New documents on revolving door show urgency of stricter rules for ex-Commissioners

27 September 2010

Brussels, 27 September 2010 - The ALTER-EU civil society coalition today called for the introduction of three-year cooling-off period for former Commissioners, and urged the EU Commission to block the new jobs for former Commissioners Charlie McCreevy and Gunter Verheugen because of conflicts of interest.

Following the controversy surrounding six former EU Commissioners who have taken up employment in the private sector[1], the Alliance for Lobbying Transparency and Ethics Regulation in the EU (ALTER-EU) today published documents showing that the European Commission's existing checks are inadequate and fail to prevent conflicts of interest.

ALTER-EU is calling on the Commission to re-examine the current employment of ex-Commissioners Verheugen, McCreevy, and the four others, and to swiftly introduce a stricter Code of Conduct for Commissioners, including a three-year cooling-off period during which former Commissioners are not allowed to take up any post that might constitute a conflict of interest with their former work.

Internal Commission documents obtained under freedom of information rules and published by ALTER-EU today (http://www.alter-eu.org/conflicts-of-interest-former-commissioners-relevant-documents) reveal the procedures used to approve the new posts for former Commissioners, Verheugen, Joe Borg and Benita Ferrero-Waldner.

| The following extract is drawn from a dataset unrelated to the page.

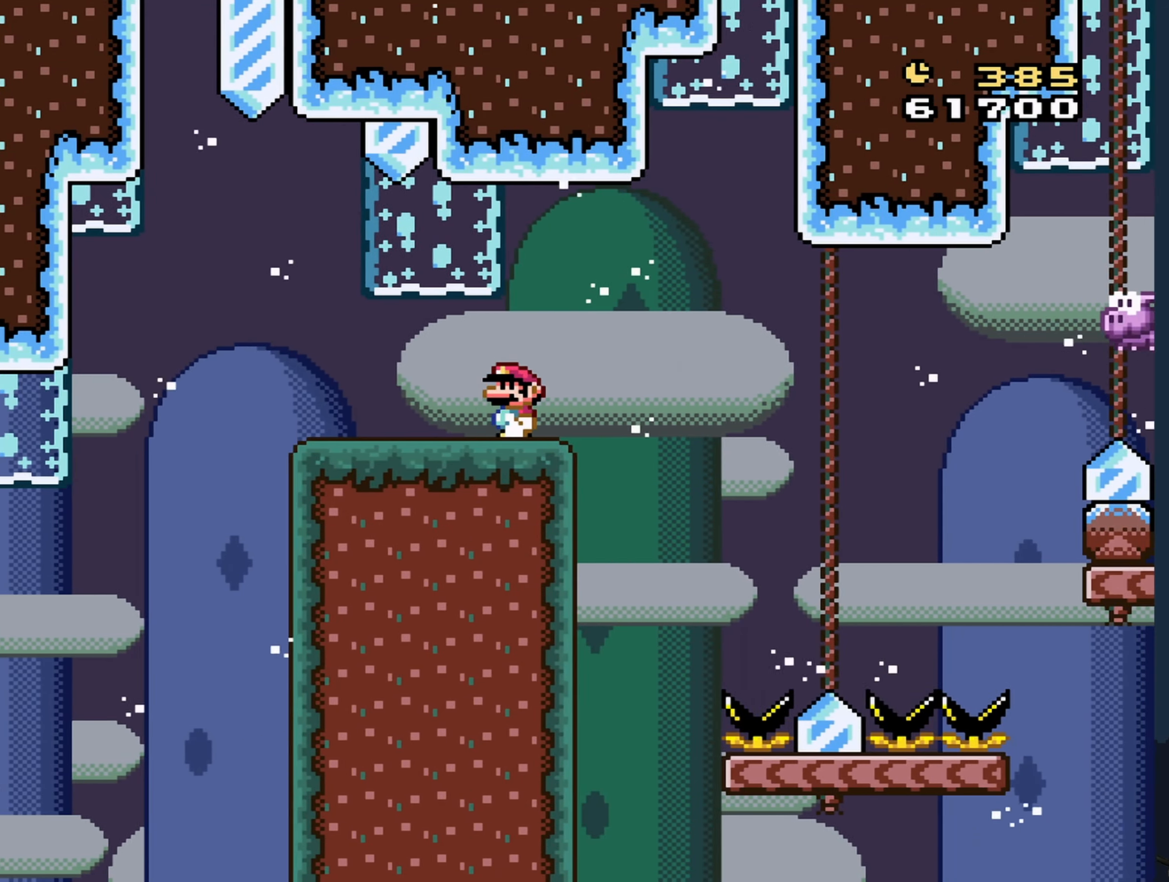
{"buttons": ["Y"], "events": [[17, "DPAD_RIGHT", "down"], [200, "DPAD_RIGHT", "up"], [300, "B", "down"], [367, "B", "up"], [367, "DPAD_RIGHT", "down"], [467, "DPAD_RIGHT", "up"]]}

The documents show that the process, carried out primarily by an Ad-hoc Ethical Committee, is superficial and lacks any serious assessment of possible conflicts of interest. Statements from ex-Commissioners appear to have been accepted without any further investigation.

Paul de Clerck from ALTER-EU commented:

"The Ethical committee is not doing its job properly. It accepted ex-Commissioner Verheugen's claim that his job at the Royal Bank of Scotland does not involve lobbying, yet RBS clearly stated that they hired Verheugen for his experience and contacts in European politics. We need a better system here"

Last week, ALTER-EU launched an online petition, calling on the Commission to block Verheugen’s involvement in the lobby firm European Experience Company, the latest of five private sector jobs taken up by Verheugen after leaving the Commission in February [2].

ALTER-EU also sees a clear risk of conflict of interest in the case of Benita Ferrero-Waldner who has taken jobs with Munich Re and Gamesa (both companies that are involved in the Desertec energy project)[3] and in the latest position taken by ex-Commissioner Charles McCreevy (Commissioner for Internal Market 2004-2010) who last month joined the board of NBNK Investments PLC, an investment company which aims to buy banking assets that are being sold off after the financial crisis. McCreevy's salary will reportedly be between 61,000 and 122,000 euro per year depending on NBNK achieving a major acquisition. McCreevy is reported to hold 20,000 shares in the company [4]. It is unclear whether McCreevy has informed the Commission about this new job.

Olivier Hoedeman, also from ALTER_EU said:

"McCreevy's latest job move violates the existing Code of Conduct as the activities of NBNK clearly relate to the content of McCreevy's portfolio when he was Commissioner".

While at the Commission, McCreevy, who was responsible for developing EU banking regulations, was repeatedly criticised by Members of the European Parliament for failing to impose strict regulations on the financial sector.

"It looks bad when the Commissioner responsible for regulating the financial sector then takes up employment in that same sector", Hoedeman said.

Commission President Jose Manuel Barroso promised more than a year ago that the Commission would review its Code of Conduct [5]. The string of recent scandals shows that further delay in upgrading the Code of Conduct is unacceptable.